If it turns out Satoshi is such a serious criminal that would be very bad for crypto’s public image. Though I suppose it’s unlikely to be generally accepted anytime soon even if very good evidence emerges.

:rofl: who needs a movie :popcorn: script with a story this good.


cartel boss, drug smuggler, arms dealer, informant to the US DEA, and genius programmer…
…the man lived an eventful life with a career that included gold smuggling, precious metals mining, logging, land deals, drug and arms trafficking, money laundering, assassinations, encryption software development, and more.

It does give a kind of knee-jerk reaction, ain’t it?

A great number of criminals wear fancy suits, bury ordinary people in debt, sell personal data without your consent and use the dollar as their tool, but I don’t see the general public closing their bank accounts. Guess it’s all in the imagery.

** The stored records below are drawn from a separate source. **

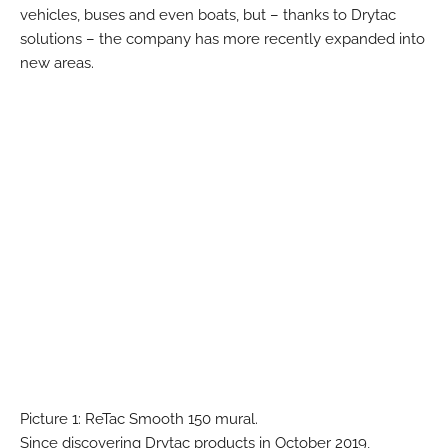
vehicles, buses and even boats, but – thanks to Drytac
solutions – the company has more recently expanded into
new areas.
Picture 1: ReTac Smooth 150 mural.
Since discovering Drytac products in October 2019,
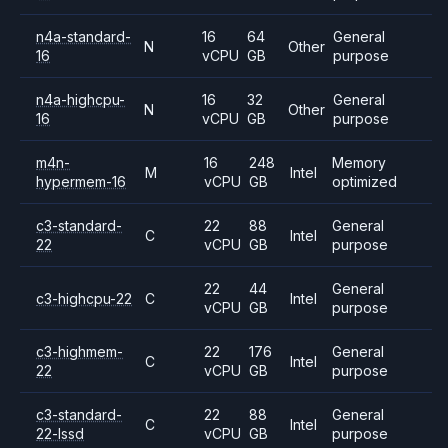
n4a-standard-
16
64
General
N
Other
16
vCPU
GB
purpose
n4a-highcpu-
16
32
General
N
Other
16
vCPU
GB
purpose
m4n-
16
248
Memory
M
Intel
hypermem-16
vCPU
GB
optimized
c3-standard-
22
88
General
C
Intel
22
vCPU
GB
purpose
22
44
General
c3-highcpu-22
C
Intel
vCPU
GB
purpose
c3-highmem-
22
176
General
C
Intel
22
vCPU
GB
purpose
c3-standard-
22
88
General
C
Intel
22-lssd
vCPU
GB
purpose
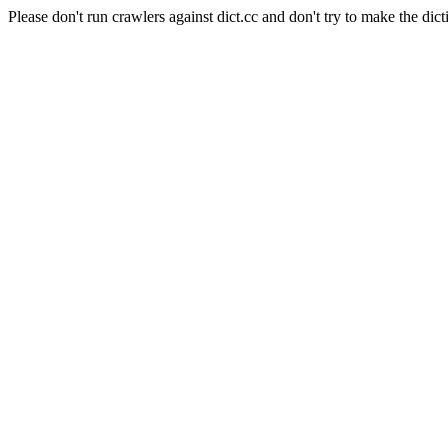
Please don't run crawlers against dict.cc and don't try to make the dict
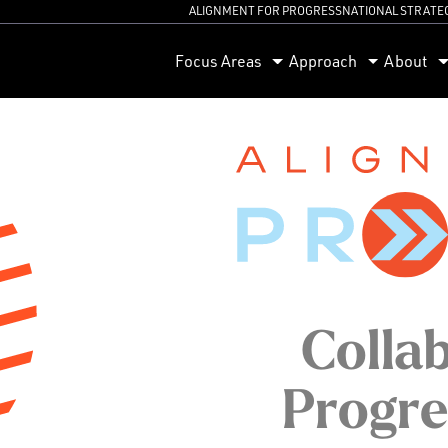
ALIGNMENT FOR PROGRESS
NATIONAL STRATE
orum
Focus Areas
Approach
About
Collab
Progre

I tend to use “criminals” for those actually convicted. Of course many others are equally guilty or more so. But convictions mean a lot in PR terms, and I believe are significant in other ways as well. Don’t let politics blind you to practicalities.

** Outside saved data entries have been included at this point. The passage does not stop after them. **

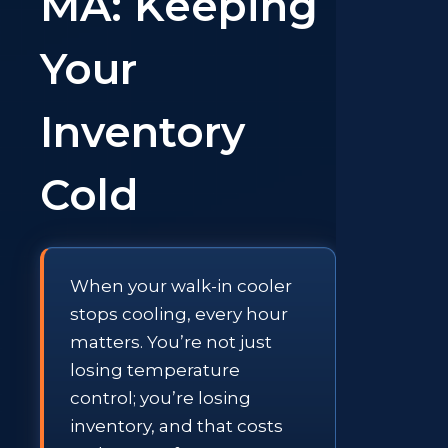
MA: Keeping
Your
Inventory
Cold
When your walk-in cooler
stops cooling, every hour
matters. You’re not just
losing temperature
control; you’re losing
inventory, and that costs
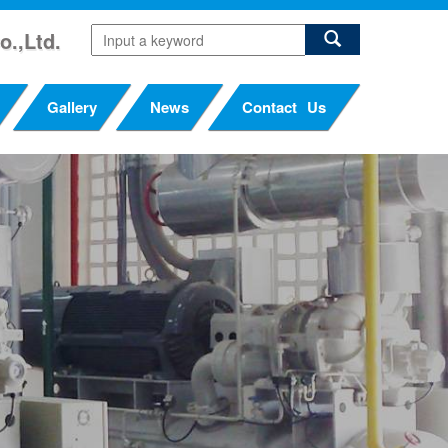
o.,Ltd.
Gallery
News
Contact Us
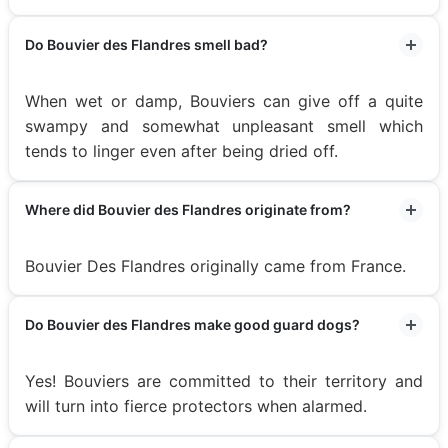
Do Bouvier des Flandres smell bad?
When wet or damp, Bouviers can give off a quite
swampy and somewhat unpleasant smell which
tends to linger even after being dried off.
Where did Bouvier des Flandres originate from?
Bouvier Des Flandres originally came from France.
Do Bouvier des Flandres make good guard dogs?
Yes! Bouviers are committed to their territory and
will turn into fierce protectors when alarmed.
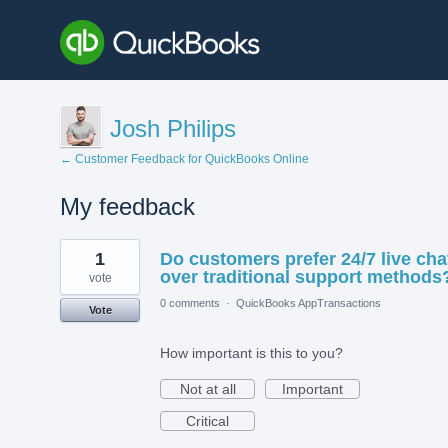
Josh Philips
← Customer Feedback for QuickBooks Online
My feedback
1
1
Do customers prefer 24/7 live cha
result
found
over traditional support methods
vote
0 comments
·
QuickBooks AppTransactions
Vote
How important is this to you?
Not at all
Important
Critical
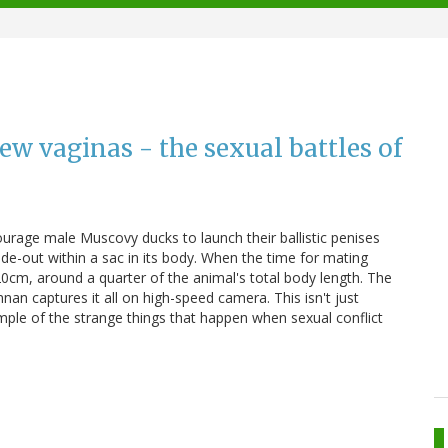
ew vaginas - the sexual battles of
courage male Muscovy ducks to launch their ballistic penises
side-out within a sac in its body. When the time for mating
 20cm, around a quarter of the animal's total body length. The
nan captures it all on high-speed camera. This isn't just
ple of the strange things that happen when sexual conflict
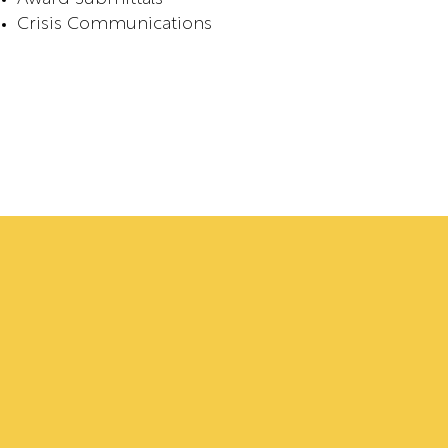
Crisis Communications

Though I agree that a conviction has an impact in PR terms, my opinion is that this PR won’t be global, it may even just be the nations with English as their first language. I don’t think Asian countries would care much if Bitcoin came from a convicted criminal from the other side of the world as long as that innovation is useful for them.



To propose robust mathematical formalism like Satoshi did ,you need to have proper career path and education, something at the level of Cynthia Dwork and Moni Naor
both tenured in harward and weizmann for PoW research.

This article falls into category of urban legend rubbish for kids :slight_smile: and wannabe “hackers”.